Source records:
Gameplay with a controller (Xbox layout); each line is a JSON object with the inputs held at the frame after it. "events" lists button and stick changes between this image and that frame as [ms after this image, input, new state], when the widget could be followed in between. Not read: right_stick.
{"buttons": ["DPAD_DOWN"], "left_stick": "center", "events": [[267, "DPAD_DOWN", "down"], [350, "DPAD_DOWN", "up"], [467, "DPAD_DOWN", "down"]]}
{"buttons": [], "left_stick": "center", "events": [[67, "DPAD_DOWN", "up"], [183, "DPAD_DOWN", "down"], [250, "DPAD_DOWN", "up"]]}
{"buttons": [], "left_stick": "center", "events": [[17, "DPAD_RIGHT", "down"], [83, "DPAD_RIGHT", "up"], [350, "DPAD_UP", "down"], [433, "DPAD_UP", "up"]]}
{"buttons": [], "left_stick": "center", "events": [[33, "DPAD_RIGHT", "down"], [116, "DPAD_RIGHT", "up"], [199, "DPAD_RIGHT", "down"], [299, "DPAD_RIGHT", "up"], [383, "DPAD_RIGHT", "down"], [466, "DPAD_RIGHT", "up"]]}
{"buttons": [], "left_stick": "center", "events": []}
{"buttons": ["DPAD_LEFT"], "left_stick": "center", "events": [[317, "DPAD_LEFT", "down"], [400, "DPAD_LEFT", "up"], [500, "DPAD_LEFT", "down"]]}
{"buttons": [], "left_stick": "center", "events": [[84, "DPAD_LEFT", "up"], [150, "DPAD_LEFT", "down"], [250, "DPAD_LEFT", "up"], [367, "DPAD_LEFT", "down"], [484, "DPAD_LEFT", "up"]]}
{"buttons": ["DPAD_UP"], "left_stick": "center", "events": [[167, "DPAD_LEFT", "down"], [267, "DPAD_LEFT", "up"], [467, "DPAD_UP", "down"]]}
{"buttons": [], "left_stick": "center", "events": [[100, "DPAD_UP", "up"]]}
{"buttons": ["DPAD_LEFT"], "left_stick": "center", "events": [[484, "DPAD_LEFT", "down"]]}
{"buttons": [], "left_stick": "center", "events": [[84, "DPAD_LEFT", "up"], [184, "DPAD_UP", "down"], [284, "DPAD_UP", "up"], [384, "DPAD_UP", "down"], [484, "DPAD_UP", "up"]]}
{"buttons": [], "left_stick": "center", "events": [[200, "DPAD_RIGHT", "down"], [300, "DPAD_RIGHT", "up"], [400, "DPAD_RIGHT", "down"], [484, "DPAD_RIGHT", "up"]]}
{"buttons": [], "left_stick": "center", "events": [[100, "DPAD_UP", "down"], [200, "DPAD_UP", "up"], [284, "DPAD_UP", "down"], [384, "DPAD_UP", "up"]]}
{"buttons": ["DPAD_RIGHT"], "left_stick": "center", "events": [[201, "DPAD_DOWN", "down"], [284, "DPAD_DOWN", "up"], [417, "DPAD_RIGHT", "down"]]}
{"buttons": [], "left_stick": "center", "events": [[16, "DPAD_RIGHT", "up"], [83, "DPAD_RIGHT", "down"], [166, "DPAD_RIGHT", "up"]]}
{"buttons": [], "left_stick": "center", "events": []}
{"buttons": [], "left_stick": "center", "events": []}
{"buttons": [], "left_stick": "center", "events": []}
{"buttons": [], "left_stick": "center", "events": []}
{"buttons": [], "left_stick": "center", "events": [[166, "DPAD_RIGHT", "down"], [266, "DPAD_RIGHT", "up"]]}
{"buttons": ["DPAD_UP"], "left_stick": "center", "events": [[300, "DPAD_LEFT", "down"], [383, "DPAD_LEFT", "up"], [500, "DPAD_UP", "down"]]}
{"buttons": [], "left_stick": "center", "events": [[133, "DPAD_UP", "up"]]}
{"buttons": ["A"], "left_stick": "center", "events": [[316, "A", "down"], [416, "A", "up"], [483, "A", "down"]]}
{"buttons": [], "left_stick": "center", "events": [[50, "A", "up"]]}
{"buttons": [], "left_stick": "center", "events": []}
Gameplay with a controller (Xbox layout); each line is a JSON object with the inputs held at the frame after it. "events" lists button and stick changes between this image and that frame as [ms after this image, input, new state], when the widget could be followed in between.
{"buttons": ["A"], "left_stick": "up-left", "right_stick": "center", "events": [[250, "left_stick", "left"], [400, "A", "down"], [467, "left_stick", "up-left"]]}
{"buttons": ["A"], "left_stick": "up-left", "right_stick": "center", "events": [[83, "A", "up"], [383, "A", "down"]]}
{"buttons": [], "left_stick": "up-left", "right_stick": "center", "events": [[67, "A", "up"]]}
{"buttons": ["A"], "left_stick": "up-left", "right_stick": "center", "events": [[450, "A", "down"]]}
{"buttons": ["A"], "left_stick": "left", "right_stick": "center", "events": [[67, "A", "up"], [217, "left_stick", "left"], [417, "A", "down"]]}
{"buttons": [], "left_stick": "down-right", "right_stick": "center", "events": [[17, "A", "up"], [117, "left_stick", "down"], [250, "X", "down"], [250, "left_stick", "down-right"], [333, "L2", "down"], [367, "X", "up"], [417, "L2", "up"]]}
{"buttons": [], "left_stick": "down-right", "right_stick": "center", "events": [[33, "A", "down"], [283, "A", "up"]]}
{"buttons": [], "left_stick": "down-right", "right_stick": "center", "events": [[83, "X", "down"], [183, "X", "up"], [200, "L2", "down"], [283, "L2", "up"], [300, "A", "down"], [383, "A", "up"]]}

### ACTIVITY
An exact, complete copy of the data is the only acceptable answer.

### RESPONSE TO THE EXERCISE
Gameplay with a controller (Xbox layout); each line is a JSON object with the inputs held at the frame after it. "events" lists button and stick changes between this image and that frame as [ms after this image, input, new state], when the widget could be followed in between. Not read: right_stick.
{"buttons": ["DPAD_DOWN"], "left_stick": "center", "events": [[267, "DPAD_DOWN", "down"], [350, "DPAD_DOWN", "up"], [467, "DPAD_DOWN", "down"]]}
{"buttons": [], "left_stick": "center", "events": [[67, "DPAD_DOWN", "up"], [183, "DPAD_DOWN", "down"], [250, "DPAD_DOWN", "up"]]}
{"buttons": [], "left_stick": "center", "events": [[17, "DPAD_RIGHT", "down"], [83, "DPAD_RIGHT", "up"], [350, "DPAD_UP", "down"], [433, "DPAD_UP", "up"]]}
{"buttons": [], "left_stick": "center", "events": [[33, "DPAD_RIGHT", "down"], [116, "DPAD_RIGHT", "up"], [199, "DPAD_RIGHT", "down"], [299, "DPAD_RIGHT", "up"], [383, "DPAD_RIGHT", "down"], [466, "DPAD_RIGHT", "up"]]}
{"buttons": [], "left_stick": "center", "events": []}
{"buttons": ["DPAD_LEFT"], "left_stick": "center", "events": [[317, "DPAD_LEFT", "down"], [400, "DPAD_LEFT", "up"], [500, "DPAD_LEFT", "down"]]}
{"buttons": [], "left_stick": "center", "events": [[84, "DPAD_LEFT", "up"], [150, "DPAD_LEFT", "down"], [250, "DPAD_LEFT", "up"], [367, "DPAD_LEFT", "down"], [484, "DPAD_LEFT", "up"]]}
{"buttons": ["DPAD_UP"], "left_stick": "center", "events": [[167, "DPAD_LEFT", "down"], [267, "DPAD_LEFT", "up"], [467, "DPAD_UP", "down"]]}
{"buttons": [], "left_stick": "center", "events": [[100, "DPAD_UP", "up"]]}
{"buttons": ["DPAD_LEFT"], "left_stick": "center", "events": [[484, "DPAD_LEFT", "down"]]}
{"buttons": [], "left_stick": "center", "events": [[84, "DPAD_LEFT", "up"], [184, "DPAD_UP", "down"], [284, "DPAD_UP", "up"], [384, "DPAD_UP", "down"], [484, "DPAD_UP", "up"]]}
{"buttons": [], "left_stick": "center", "events": [[200, "DPAD_RIGHT", "down"], [300, "DPAD_RIGHT", "up"], [400, "DPAD_RIGHT", "down"], [484, "DPAD_RIGHT", "up"]]}
{"buttons": [], "left_stick": "center", "events": [[100, "DPAD_UP", "down"], [200, "DPAD_UP", "up"], [284, "DPAD_UP", "down"], [384, "DPAD_UP", "up"]]}
{"buttons": ["DPAD_RIGHT"], "left_stick": "center", "events": [[201, "DPAD_DOWN", "down"], [284, "DPAD_DOWN", "up"], [417, "DPAD_RIGHT", "down"]]}
{"buttons": [], "left_stick": "center", "events": [[16, "DPAD_RIGHT", "up"], [83, "DPAD_RIGHT", "down"], [166, "DPAD_RIGHT", "up"]]}
{"buttons": [], "left_stick": "center", "events": []}
{"buttons": [], "left_stick": "center", "events": []}
{"buttons": [], "left_stick": "center", "events": []}
{"buttons": [], "left_stick": "center", "events": []}
{"buttons": [], "left_stick": "center", "events": [[166, "DPAD_RIGHT", "down"], [266, "DPAD_RIGHT", "up"]]}
{"buttons": ["DPAD_UP"], "left_stick": "center", "events": [[300, "DPAD_LEFT", "down"], [383, "DPAD_LEFT", "up"], [500, "DPAD_UP", "down"]]}
{"buttons": [], "left_stick": "center", "events": [[133, "DPAD_UP", "up"]]}
{"buttons": ["A"], "left_stick": "center", "events": [[316, "A", "down"], [416, "A", "up"], [483, "A", "down"]]}
{"buttons": [], "left_stick": "center", "events": [[50, "A", "up"]]}
{"buttons": [], "left_stick": "center", "events": []}
Gameplay with a controller (Xbox layout); each line is a JSON object with the inputs held at the frame after it. "events" lists button and stick changes between this image and that frame as [ms after this image, input, new state], when the widget could be followed in between.
{"buttons": ["A"], "left_stick": "up-left", "right_stick": "center", "events": [[250, "left_stick", "left"], [400, "A", "down"], [467, "left_stick", "up-left"]]}
{"buttons": ["A"], "left_stick": "up-left", "right_stick": "center", "events": [[83, "A", "up"], [383, "A", "down"]]}
{"buttons": [], "left_stick": "up-left", "right_stick": "center", "events": [[67, "A", "up"]]}
{"buttons": ["A"], "left_stick": "up-left", "right_stick": "center", "events": [[450, "A", "down"]]}
{"buttons": ["A"], "left_stick": "left", "right_stick": "center", "events": [[67, "A", "up"], [217, "left_stick", "left"], [417, "A", "down"]]}
{"buttons": [], "left_stick": "down-right", "right_stick": "center", "events": [[17, "A", "up"], [117, "left_stick", "down"], [250, "X", "down"], [250, "left_stick", "down-right"], [333, "L2", "down"], [367, "X", "up"], [417, "L2", "up"]]}
{"buttons": [], "left_stick": "down-right", "right_stick": "center", "events": [[33, "A", "down"], [283, "A", "up"]]}
{"buttons": [], "left_stick": "down-right", "right_stick": "center", "events": [[83, "X", "down"], [183, "X", "up"], [200, "L2", "down"], [283, "L2", "up"], [300, "A", "down"], [383, "A", "up"]]}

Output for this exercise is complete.